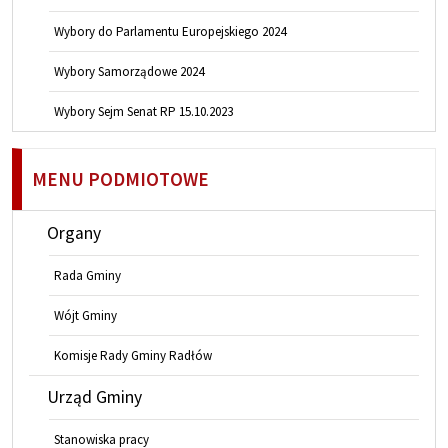
Wybory do Parlamentu Europejskiego 2024
Wybory Samorządowe 2024
Wybory Sejm Senat RP 15.10.2023
MENU PODMIOTOWE
Organy
Rada Gminy
Wójt Gminy
Komisje Rady Gminy Radłów
Urząd Gminy
Stanowiska pracy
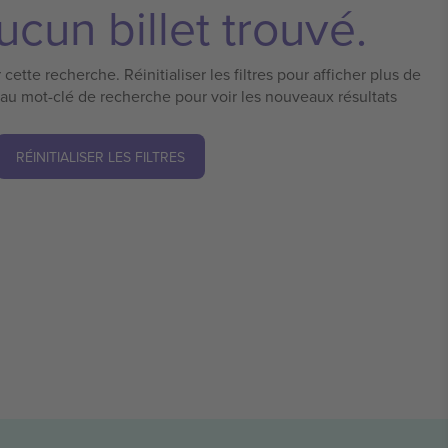
cun billet trouvé.
cette recherche. Réinitialiser les filtres pour afficher plus de
eau mot-clé de recherche pour voir les nouveaux résultats
RÉINITIALISER LES FILTRES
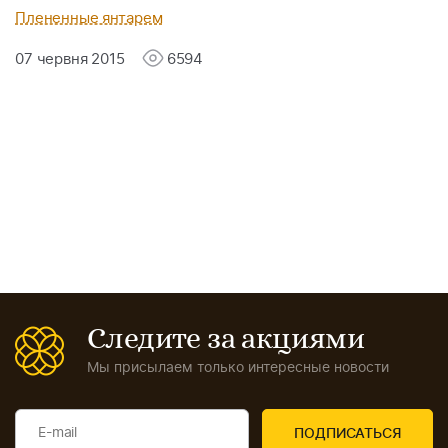
Плененные янтарем
07 червня 2015
6594
Следите за акциями
Мы присылаем только интересные новости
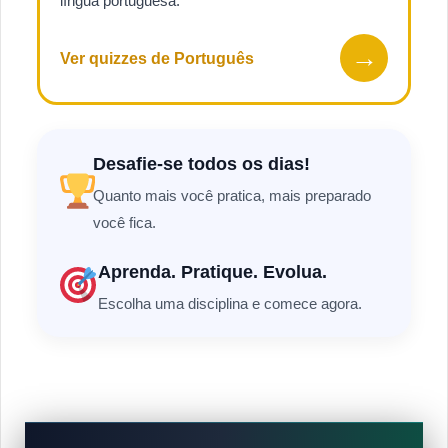
língua portuguesa.
→
Ver quizzes de Português
Desafie-se todos os dias!
Quanto mais você pratica, mais preparado
você fica.
Aprenda. Pratique. Evolua.
Escolha uma disciplina e comece agora.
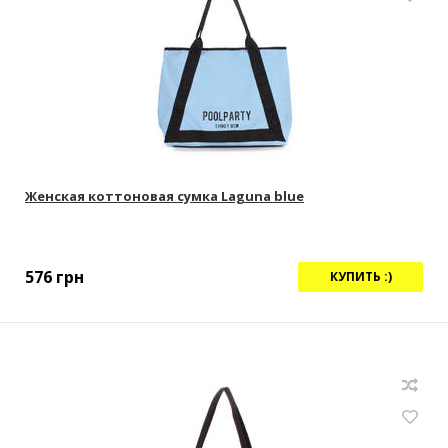
Женская коттоновая сумка Laguna blue
576
грн
КУПИТЬ :)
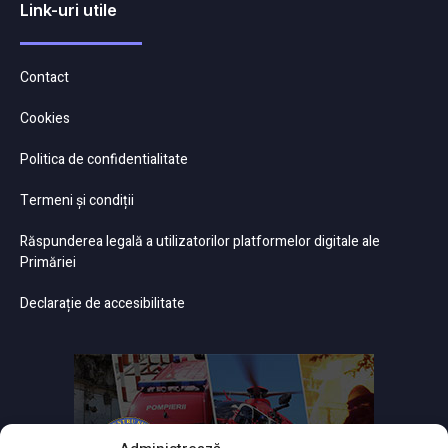
Link-uri utile
Contact
Cookies
Politica de confidentialitate
Termeni și condiții
Răspunderea legală a utilizatorilor platformelor digitale ale
Primăriei
Declarație de accesibilitate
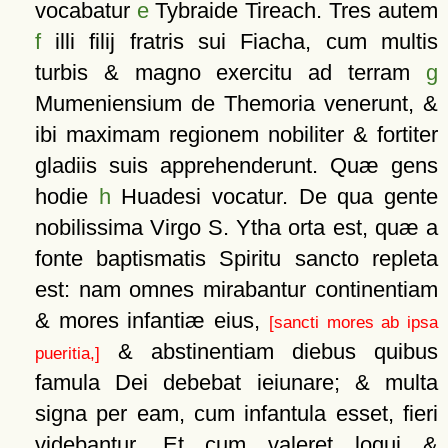
vocabatur
e
Tybraide Tireach. Tres autem
f
illi filij fratris sui Fiacha, cum multis
turbis & magno exercitu ad terram
g
Mumeniensium de Themoria venerunt, &
ibi maximam regionem nobiliter & fortiter
gladiis suis apprehenderunt. Quæ gens
hodie
h
Huadesi vocatur. De qua gente
nobilissima Virgo S. Ytha orta est, quæ a
fonte baptismatis Spiritu sancto repleta
est: nam omnes mirabantur continentiam
& mores infantiæ eius,
[sancti mores ab ipsa
& abstinentiam diebus quibus
pueritia,]
famula Dei debebat ieiunare; & multa
signa per eam, cum infantula esset, fieri
videbantur. Et cum valeret loqui &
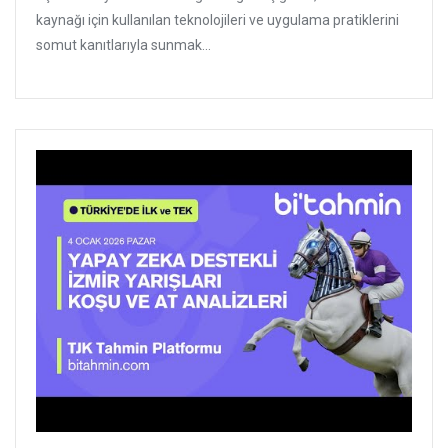
kaynağı için kullanılan teknolojileri ve uygulama pratiklerini
somut kanıtlarıyla sunmak...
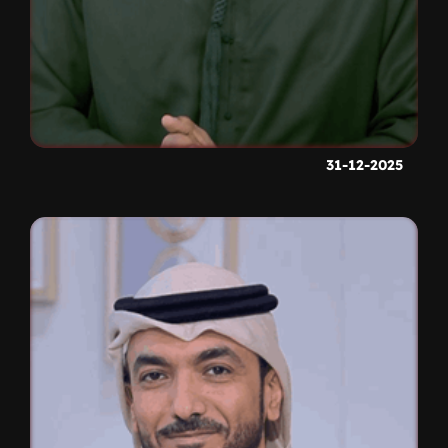
31-12-2025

*The task*
Give these lines again with every "Contact" swapped for "Contacte" and everything else unchanged. Leave the pictures out.

*Solved exercise*
Wybory do Parlamentu Europejskiego 2024
Wybory Samorządowe 2024
Wybory Sejm Senat RP 15.10.2023
MENU PODMIOTOWE
Organy
Rada Gminy
Wójt Gminy
Komisje Rady Gminy Radłów
Urząd Gminy
Stanowiska pracy
cun billet trouvé.
cette recherche. Réinitialiser les filtres pour afficher plus de
eau mot-clé de recherche pour voir les nouveaux résultats
RÉINITIALISER LES FILTRES
Плененные янтарем
07 червня 2015
6594
Следите за акциями
Мы присылаем только интересные новости
língua portuguesa.
→
Ver quizzes de Português
Desafie-se todos os dias!
Quanto mais você pratica, mais preparado
você fica.
Aprenda. Pratique. Evolua.
Escolha uma disciplina e comece agora.
Женская коттоновая сумка Laguna blue
576
грн
КУПИТЬ :)
Link-uri utile
Contacte
Cookies
Politica de confidentialitate
Termeni și condiții
Răspunderea legală a utilizatorilor platformelor digitale ale
Primăriei
Declarație de accesibilitate
vocabatur
e
Tybraide Tireach. Tres autem
f
illi filij fratris sui Fiacha, cum multis
turbis & magno exercitu ad terram
g
Mumeniensium de Themoria venerunt, &
ibi maximam regionem nobiliter & fortiter
gladiis suis apprehenderunt. Quæ gens
hodie
h
Huadesi vocatur. De qua gente
nobilissima Virgo S. Ytha orta est, quæ a
fonte baptismatis Spiritu sancto repleta
est: nam omnes mirabantur continentiam
& mores infantiæ eius,
[sancti mores ab ipsa
& abstinentiam diebus quibus
pueritia,]
famula Dei debebat ieiunare; & multa
signa per eam, cum infantula esset, fieri
videbantur. Et cum valeret loqui &
kaynağı için kullanılan teknolojileri ve uygulama pratiklerini
somut kanıtlarıyla sunmak...
31-12-2025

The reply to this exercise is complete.